ゆうあいホスピタル院長 坂本哲郎(三好郡東みよし町中庄)

 睡眠障害には、不眠症や日中の過度の眠気(EDS)、睡眠時間が長過ぎて朝起きられない過眠症、睡眠覚醒(かくせい)リズム障害、睡眠中に歩いたり叫び声を上げたりといった異常な行動がみられるパラソムニアがあります。

 ご質問の内容から、EDSを主な症状とする過眠症が疑われますので、まず日中の過度の眠気を起こす病気について簡単に説明します。

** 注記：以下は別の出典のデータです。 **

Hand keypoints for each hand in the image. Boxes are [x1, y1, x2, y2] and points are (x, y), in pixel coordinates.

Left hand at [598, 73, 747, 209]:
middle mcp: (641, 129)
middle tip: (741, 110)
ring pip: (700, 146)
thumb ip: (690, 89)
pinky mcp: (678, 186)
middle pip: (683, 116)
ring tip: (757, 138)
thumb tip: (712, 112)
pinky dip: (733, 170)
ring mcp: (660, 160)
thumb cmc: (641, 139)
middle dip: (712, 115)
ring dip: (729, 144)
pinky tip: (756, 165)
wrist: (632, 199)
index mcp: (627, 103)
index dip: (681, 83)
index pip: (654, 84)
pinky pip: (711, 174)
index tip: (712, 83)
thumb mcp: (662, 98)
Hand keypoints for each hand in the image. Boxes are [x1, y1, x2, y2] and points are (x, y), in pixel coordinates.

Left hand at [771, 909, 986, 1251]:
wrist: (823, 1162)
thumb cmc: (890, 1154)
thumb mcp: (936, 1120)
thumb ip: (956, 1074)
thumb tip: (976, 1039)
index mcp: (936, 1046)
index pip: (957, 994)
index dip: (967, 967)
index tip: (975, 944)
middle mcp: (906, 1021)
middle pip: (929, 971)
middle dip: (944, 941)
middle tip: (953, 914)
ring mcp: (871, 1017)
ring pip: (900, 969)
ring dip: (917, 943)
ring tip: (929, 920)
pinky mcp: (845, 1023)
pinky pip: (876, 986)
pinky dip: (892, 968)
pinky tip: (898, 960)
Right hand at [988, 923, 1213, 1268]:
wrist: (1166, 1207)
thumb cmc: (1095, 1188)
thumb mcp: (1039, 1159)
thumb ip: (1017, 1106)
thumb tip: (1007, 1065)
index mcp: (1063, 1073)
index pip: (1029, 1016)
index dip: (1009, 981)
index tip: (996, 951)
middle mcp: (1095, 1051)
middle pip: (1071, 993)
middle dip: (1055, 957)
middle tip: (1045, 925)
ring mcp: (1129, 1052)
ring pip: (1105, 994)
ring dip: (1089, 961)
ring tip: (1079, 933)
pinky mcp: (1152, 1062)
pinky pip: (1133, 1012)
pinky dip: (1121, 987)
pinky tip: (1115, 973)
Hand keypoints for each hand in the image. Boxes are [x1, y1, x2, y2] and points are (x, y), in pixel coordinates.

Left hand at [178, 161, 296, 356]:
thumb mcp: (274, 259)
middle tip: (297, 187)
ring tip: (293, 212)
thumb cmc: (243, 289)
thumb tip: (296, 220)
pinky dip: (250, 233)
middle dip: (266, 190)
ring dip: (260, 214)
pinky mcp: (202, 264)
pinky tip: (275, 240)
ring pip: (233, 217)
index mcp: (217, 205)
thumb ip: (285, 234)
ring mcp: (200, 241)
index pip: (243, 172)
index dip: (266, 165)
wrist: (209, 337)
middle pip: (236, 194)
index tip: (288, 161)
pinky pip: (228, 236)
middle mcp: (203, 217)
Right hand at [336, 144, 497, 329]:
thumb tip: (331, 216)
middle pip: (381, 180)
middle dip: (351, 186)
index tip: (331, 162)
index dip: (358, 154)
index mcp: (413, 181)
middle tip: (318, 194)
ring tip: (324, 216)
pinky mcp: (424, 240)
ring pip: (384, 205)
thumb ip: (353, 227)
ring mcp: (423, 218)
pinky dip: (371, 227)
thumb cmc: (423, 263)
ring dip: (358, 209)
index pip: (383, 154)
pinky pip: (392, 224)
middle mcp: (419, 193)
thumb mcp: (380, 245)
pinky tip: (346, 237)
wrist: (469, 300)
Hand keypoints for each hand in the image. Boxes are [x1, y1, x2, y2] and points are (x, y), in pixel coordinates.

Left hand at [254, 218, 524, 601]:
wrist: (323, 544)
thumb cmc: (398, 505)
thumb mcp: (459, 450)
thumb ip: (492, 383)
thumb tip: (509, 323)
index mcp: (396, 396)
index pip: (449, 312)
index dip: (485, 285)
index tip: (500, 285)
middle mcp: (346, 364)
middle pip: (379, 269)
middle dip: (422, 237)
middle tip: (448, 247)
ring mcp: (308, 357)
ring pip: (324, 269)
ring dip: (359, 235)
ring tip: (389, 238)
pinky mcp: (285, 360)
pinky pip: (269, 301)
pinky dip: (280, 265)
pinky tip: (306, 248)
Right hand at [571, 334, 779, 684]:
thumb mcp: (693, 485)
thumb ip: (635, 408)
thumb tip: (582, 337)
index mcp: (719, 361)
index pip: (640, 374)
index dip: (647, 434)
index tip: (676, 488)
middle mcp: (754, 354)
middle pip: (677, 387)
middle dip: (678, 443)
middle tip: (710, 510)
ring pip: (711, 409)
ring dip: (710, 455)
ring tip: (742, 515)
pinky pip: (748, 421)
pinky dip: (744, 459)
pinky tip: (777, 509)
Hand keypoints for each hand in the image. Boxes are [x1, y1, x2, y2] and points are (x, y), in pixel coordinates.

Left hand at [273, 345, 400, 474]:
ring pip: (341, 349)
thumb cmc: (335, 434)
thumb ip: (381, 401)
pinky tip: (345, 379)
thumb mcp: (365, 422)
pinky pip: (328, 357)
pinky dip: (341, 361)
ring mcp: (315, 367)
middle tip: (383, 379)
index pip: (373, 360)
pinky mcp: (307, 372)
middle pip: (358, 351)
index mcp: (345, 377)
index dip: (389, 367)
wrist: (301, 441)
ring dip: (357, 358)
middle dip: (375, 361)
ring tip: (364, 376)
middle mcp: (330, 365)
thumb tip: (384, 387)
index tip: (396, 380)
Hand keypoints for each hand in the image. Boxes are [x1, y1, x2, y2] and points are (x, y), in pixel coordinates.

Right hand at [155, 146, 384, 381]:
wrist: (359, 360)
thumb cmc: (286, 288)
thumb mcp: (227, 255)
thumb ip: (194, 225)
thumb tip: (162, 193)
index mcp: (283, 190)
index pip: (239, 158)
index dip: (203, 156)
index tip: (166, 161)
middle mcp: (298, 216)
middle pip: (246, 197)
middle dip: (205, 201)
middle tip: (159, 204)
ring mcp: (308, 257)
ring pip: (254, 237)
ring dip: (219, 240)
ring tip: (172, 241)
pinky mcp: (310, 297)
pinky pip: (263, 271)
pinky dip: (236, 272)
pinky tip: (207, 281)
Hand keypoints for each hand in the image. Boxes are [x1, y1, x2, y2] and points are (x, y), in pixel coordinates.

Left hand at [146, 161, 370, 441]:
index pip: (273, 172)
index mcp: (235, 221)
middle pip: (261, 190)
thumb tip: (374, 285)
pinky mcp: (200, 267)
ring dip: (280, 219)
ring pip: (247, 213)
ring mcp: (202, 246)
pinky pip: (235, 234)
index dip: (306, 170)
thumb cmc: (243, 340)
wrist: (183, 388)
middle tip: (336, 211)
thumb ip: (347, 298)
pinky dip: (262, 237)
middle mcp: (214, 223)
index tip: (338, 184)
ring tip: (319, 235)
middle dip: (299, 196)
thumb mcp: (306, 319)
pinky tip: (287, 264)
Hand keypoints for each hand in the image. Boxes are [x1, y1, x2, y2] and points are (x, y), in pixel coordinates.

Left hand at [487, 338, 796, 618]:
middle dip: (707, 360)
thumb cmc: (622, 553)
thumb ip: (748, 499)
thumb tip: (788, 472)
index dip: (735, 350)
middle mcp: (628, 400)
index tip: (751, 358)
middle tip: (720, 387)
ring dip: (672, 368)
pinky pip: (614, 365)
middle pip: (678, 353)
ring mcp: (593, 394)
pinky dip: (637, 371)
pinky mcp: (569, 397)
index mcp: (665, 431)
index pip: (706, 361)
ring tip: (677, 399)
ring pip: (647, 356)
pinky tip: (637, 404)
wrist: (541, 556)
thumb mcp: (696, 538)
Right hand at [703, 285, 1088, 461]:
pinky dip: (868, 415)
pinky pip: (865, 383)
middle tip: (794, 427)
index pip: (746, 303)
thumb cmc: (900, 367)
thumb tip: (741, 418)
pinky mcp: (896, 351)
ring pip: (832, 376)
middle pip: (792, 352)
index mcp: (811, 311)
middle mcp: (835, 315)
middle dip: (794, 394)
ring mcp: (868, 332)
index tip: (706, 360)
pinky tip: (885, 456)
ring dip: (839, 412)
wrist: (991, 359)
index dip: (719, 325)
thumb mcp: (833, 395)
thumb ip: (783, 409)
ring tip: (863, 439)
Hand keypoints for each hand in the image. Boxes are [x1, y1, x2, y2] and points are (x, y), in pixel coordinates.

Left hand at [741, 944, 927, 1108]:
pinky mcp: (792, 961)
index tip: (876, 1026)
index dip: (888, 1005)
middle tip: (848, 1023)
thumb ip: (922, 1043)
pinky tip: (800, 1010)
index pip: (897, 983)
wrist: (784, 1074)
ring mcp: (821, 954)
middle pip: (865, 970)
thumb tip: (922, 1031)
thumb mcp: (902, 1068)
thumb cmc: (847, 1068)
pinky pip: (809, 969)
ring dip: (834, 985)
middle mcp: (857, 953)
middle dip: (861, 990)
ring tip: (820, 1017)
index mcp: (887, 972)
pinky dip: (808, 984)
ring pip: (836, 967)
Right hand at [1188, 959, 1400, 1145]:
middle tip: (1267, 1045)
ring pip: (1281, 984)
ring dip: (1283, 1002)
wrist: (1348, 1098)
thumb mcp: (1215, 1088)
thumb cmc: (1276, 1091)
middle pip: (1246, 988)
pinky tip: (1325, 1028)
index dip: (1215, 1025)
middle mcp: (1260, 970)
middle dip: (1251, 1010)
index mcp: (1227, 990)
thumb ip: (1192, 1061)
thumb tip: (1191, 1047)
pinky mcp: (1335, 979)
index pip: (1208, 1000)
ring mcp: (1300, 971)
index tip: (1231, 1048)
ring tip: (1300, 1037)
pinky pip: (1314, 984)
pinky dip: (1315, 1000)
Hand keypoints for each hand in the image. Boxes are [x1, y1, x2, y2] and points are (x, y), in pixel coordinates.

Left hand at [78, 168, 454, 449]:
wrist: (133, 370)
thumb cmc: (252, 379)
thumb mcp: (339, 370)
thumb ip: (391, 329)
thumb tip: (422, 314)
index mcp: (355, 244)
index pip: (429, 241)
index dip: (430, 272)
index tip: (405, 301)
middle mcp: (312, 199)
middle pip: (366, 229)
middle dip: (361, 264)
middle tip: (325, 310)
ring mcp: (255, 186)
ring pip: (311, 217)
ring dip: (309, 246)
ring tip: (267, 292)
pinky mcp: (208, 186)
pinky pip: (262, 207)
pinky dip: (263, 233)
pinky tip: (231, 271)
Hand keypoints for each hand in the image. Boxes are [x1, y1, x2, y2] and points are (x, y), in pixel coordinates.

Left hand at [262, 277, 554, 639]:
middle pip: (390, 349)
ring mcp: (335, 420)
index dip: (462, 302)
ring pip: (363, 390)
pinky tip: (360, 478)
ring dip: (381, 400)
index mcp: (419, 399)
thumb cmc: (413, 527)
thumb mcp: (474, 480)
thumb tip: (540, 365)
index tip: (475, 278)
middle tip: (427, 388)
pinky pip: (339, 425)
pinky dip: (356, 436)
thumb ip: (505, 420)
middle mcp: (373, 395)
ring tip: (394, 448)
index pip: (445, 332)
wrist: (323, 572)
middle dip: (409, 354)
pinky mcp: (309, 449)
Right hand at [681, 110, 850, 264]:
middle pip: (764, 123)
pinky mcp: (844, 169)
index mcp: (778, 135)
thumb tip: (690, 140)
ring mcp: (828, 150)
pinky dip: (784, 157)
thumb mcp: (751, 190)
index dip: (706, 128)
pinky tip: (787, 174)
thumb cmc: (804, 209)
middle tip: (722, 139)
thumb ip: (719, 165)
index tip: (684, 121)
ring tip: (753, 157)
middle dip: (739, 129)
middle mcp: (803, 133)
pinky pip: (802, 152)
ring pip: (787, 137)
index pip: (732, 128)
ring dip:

 日中の眠気には「何となく眠い」という軽度のものから、「会議中や授業中、自動車の運転中に強い眠気を感じ、時に眠り込んでしまう」という中等度のもの、「時刻や場所に関係なく眠ってしまう」という高度のものまで、その程度はさまざまです。軽度から中等度の眠気は誰もが経験するものですが、中等度以上の症状が持続するなら過眠症と診断されます。

 日中の眠気の原因としては▽夜間の睡眠不足の代償として生じるもの▽夜間の睡眠とは直接関係しない睡眠や覚醒を調節する機能に障害があるもの-の2つに大別されます。

 夜間の睡眠不足の代償として生じる過眠には▽睡眠中に繰り返し呼吸が止まる睡眠時無呼吸症候群▽下肢の筋肉が周期的に収縮する周期性四肢運動障害▽寝ようとすると下肢がむずむずして眠ることができないむずむず脚症候群▽慢性的な睡眠不足で起きる睡眠不足症候群-が代表的なものです。

 睡眠不足症候群では、原則的には患者自身は慢性の睡眠不足を自覚しておらず、休日や長期休暇などで睡眠時間が延長されれば日中の眠気は消失します。また、1日に10時間以上の睡眠を必要とする長時間睡眠者が、朝、無理に起きることが続くと睡眠不足症候群を呈することがあります。

 一方、夜間の睡眠とは直接関連しない過眠には、代表的なものとしてナルコレプシー、特発性過眠症、反復性過眠症などがあります。

 ナルコレプシーは、笑ったり驚いたりすると体の力が抜ける情動脱力発作や、入眠時あるいは出眠時の幻覚、いわゆる金縛りといわれる睡眠まひなどがみられます。夜間の睡眠障害を伴うことが多いため、日中の眠気がさらに増強される場合もあります。

 特発性過眠症は頭痛、発汗、冷感など自律神経系の機能不全を示唆する付随症状が多く出ます。また、反復性過眠症は症状発現に周期性があり、大食や性欲亢進(こうしん)などの特異な精神症状を伴うことが多いといわれています。

 このほか、双極性感情障害のうつ病相や季節性感情障害でも、過眠症状を認めることがあります。

 ご質問の内容だけでは、どの原因で過眠症を呈しているのかを判断するのは困難です。過眠症の診断には、睡眠ポリグラフィー検査(PSG)だけではなく、日中の眠気や覚醒度を検査することが必要です。PSGのみで診断できるものもありますが、そうした検査が、より正確な診断の助けにもなります。

 まずは、PSGが可能な医療施設を受診することをお勧めします。